Native American actress, playwright, & screenwriter in film, television, & theatre

Kerry Knuppe is a Native American (Oglala Lakota) actress, playwright, and screenwriter from the Pine Ridge Indian Reservation in South Dakota. In film, Knuppe is known for her roles in The Old Way, The Blind, R.I.P.D. 2: Rise of the Damned, On Sacred Ground, All Those Small Things, and Skills like This. In television, Knuppe is known for her roles in The Pitt, Criminal Minds: Evolution, Pachinko, Ratched, Hollywood, and Harley Quinn.
== Career ==

=== Theatre ===
Knuppe has written Morning View Drive, Family Plot, The Decision, and Ellie as a playwright.
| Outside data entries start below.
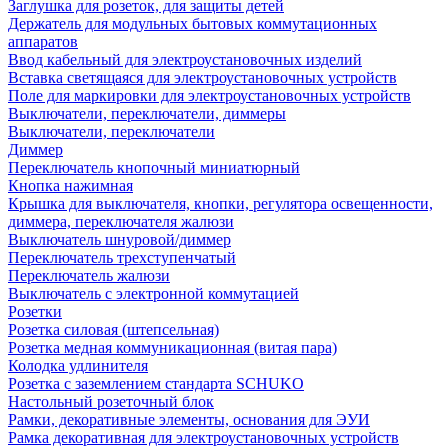
Заглушка для розеток, для защиты детей
Держатель для модульных бытовых коммутационных
аппаратов
Ввод кабельный для электроустановочных изделий
Вставка светящаяся для электроустановочных устройств
Поле для маркировки для электроустановочных устройств
Выключатели, переключатели, диммеры
Выключатели, переключатели
Диммер
Переключатель кнопочный миниатюрный
Кнопка нажимная
Крышка для выключателя, кнопки, регулятора освещенности,
диммера, переключателя жалюзи
Выключатель шнуровой/диммер
Переключатель трехступенчатый
Переключатель жалюзи
Выключатель с электронной коммутацией
Розетки
Розетка силовая (штепсельная)
Розетка медная коммуникационная (витая пара)
Колодка удлинителя
Розетка с заземлением стандарта SCHUKO
Настольный розеточный блок
Рамки, декоративные элементы, основания для ЭУИ
Рамка декоративная для электроустановочных устройств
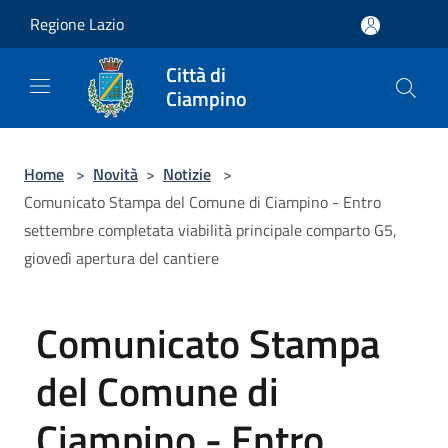
Salta al contenuto principale
Regione Lazio
Città di
Ciampino
Home
>
Novità
>
Notizie
>
Comunicato Stampa del Comune di Ciampino - Entro
settembre completata viabilità principale comparto G5,
giovedì apertura del cantiere
Comunicato Stampa
del Comune di
Ciampino - Entro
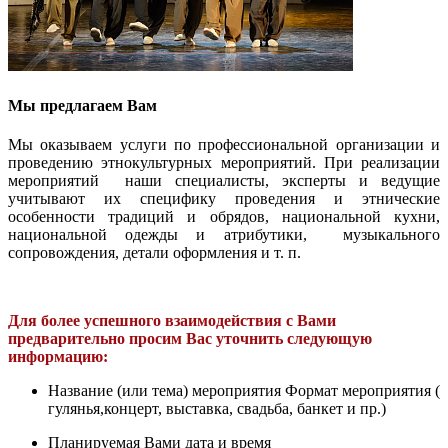
Мы предлагаем Вам
Мы оказываем услуги по профессиональной организации и
проведению этнокультурных мероприятий. При реализации
мероприятий наши специалисты, эксперты и ведущие
учитывают их специфику проведения и этнические
особенности традиций и обрядов, национальной кухни,
национальной одежды и атрибутики, музыкального
сопровождения, детали оформления и т. п.
Для более успешного взаимодействия с Вами
предварительно просим Вас уточнить следующую
информацию:
Название (или тема) мероприятия Формат мероприятия (
гулянья,концерт, выставка, свадьба, банкет и пр.)
Планируемая Вами дата и время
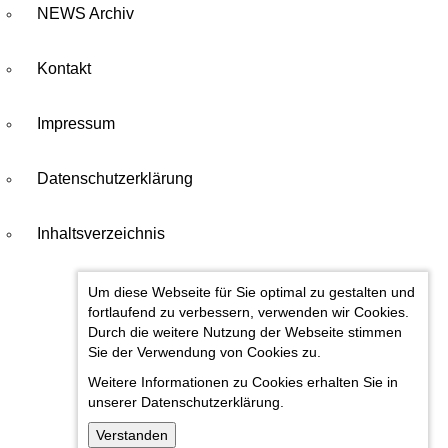
NEWS Archiv
Kontakt
Impressum
Datenschutzerklärung
Inhaltsverzeichnis
Um diese Webseite für Sie optimal zu gestalten und
fortlaufend zu verbessern, verwenden wir Cookies.
Durch die weitere Nutzung der Webseite stimmen
Sie der Verwendung von Cookies zu.
Weitere Informationen zu Cookies erhalten Sie in
unserer
Datenschutzerklärung.
Verstanden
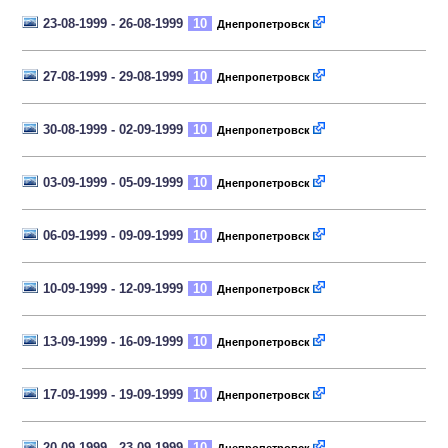
23-08-1999 - 26-08-1999
10
Днепропетровск
27-08-1999 - 29-08-1999
10
Днепропетровск
30-08-1999 - 02-09-1999
10
Днепропетровск
03-09-1999 - 05-09-1999
10
Днепропетровск
06-09-1999 - 09-09-1999
10
Днепропетровск
10-09-1999 - 12-09-1999
10
Днепропетровск
13-09-1999 - 16-09-1999
10
Днепропетровск
17-09-1999 - 19-09-1999
10
Днепропетровск
20-09-1999 - 23-09-1999
10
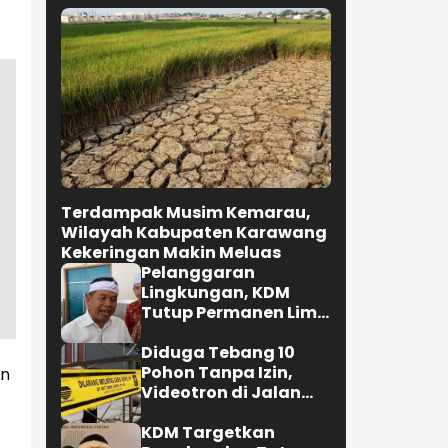
Terdampak Musim Kemarau,
Wilayah Kabupaten Karawang
Kekeringan Makin Meluas
Pelanggaran
Lingkungan, KDM
Tutup Permanen Lima
Tambang Batu Kapur
di Cipatat
Diduga Tebang 10
Pohon Tanpa Izin,
an
Videotron di Jalan
R.E. Martadinata
Bandung Disegel
KDM Targetkan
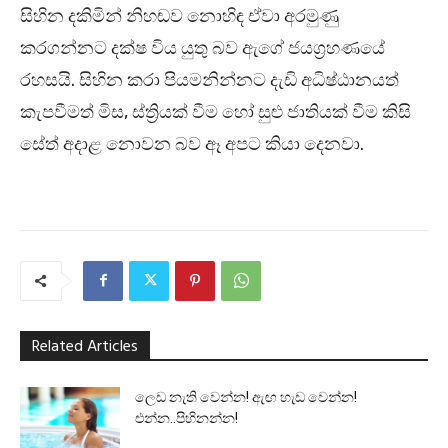
සිහින දකිමින් නිහඬව නොහිඳ ඒවා අරමුණු
කරගන්නට දක්ෂ විය යුතු බව ඇගේ ජයග්‍රහණයේ
රහසයි. සිහින කරා පියමනින්නට දැඩි අධිෂ්ඨානයත්
කැපවීමත් මිස, ස්ත්‍රියක් වීම හෝ සුළු ජාතියක් වීම කිසි
සේත් අදාළ නොවන බව ඈ අපට කියා දෙනවා.
Related Articles
ලෙඩ නැති වෙන්න! ඇඟ හැඩ වෙන්න!
එන්න..පිහිනන්න!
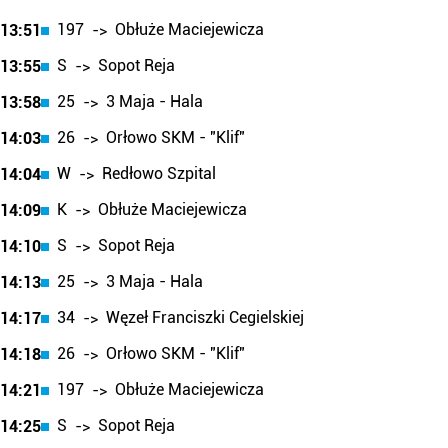
197
Obłuże Maciejewicza
13:51
->
S
Sopot Reja
13:55
->
25
3 Maja - Hala
13:58
->
26
Orłowo SKM - "Klif"
14:03
->
W
Redłowo Szpital
14:04
->
K
Obłuże Maciejewicza
14:09
->
S
Sopot Reja
14:10
->
25
3 Maja - Hala
14:13
->
34
Węzeł Franciszki Cegielskiej
14:17
->
26
Orłowo SKM - "Klif"
14:18
->
197
Obłuże Maciejewicza
14:21
->
S
Sopot Reja
14:25
->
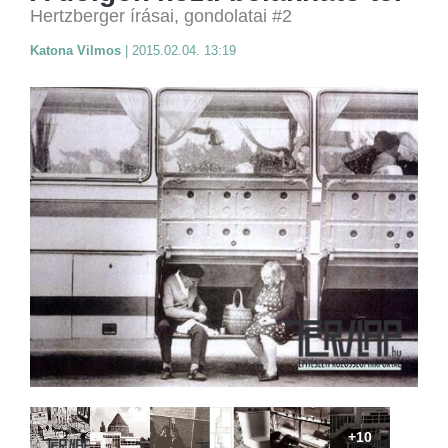
Hertzberger írásai, gondolatai #2
Katona Vilmos
|
2015.02.04. 13:19
+10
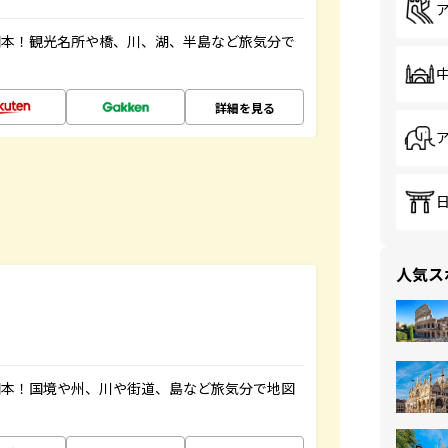
図本！観光名所や橋、川、湖、半島など旅気分で
詳細を見る
人気ス
図本！国境や州、川や街道、島など旅気分で地図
Knuppe's performances include portraying 'The Woman' in Arthur Miller's Death of a Salesman with Rob Morrow at The Ruskin Group Theatre and portraying 'Laura Wingfield' in Tennessee Williams' The Glass Menagerie at the Greenway Court Theatre. Knuppe is an Actors Studio lifetime member and continues to study at the Actors Studio West in Los Angeles. Knuppe was also selected for the Playwrights Lab at the Actors Studio West where she continues to develop her plays.

=== Film ===
Knuppe portrayed Ruth Briggs in the 2023 western The Old Way with Nicolas Cage and Ryan Kiera Armstrong. Knuppe portrays 'Hano' in R.I.P.D. 2: Rise of the Damned with Jeffrey Donovan. Knuppe won the Outstanding Performance by an Actress in a Leading Role award at the 2022 Red Nation Film Festival for her performance in On Sacred Ground.

=== Television ===
Knuppe portrays Doris Mayfair in Ryan Murphy's Ratched and Sally in Murphy's Hollywood. Knuppe also portrays 'Hillary Edwards' in The Pitt, 'Mrs. Holmes' in Pachinko, 'Ramona Havener' in Criminal Minds: Evolution, and voices 'Terra' in the animated series Harley Quinn.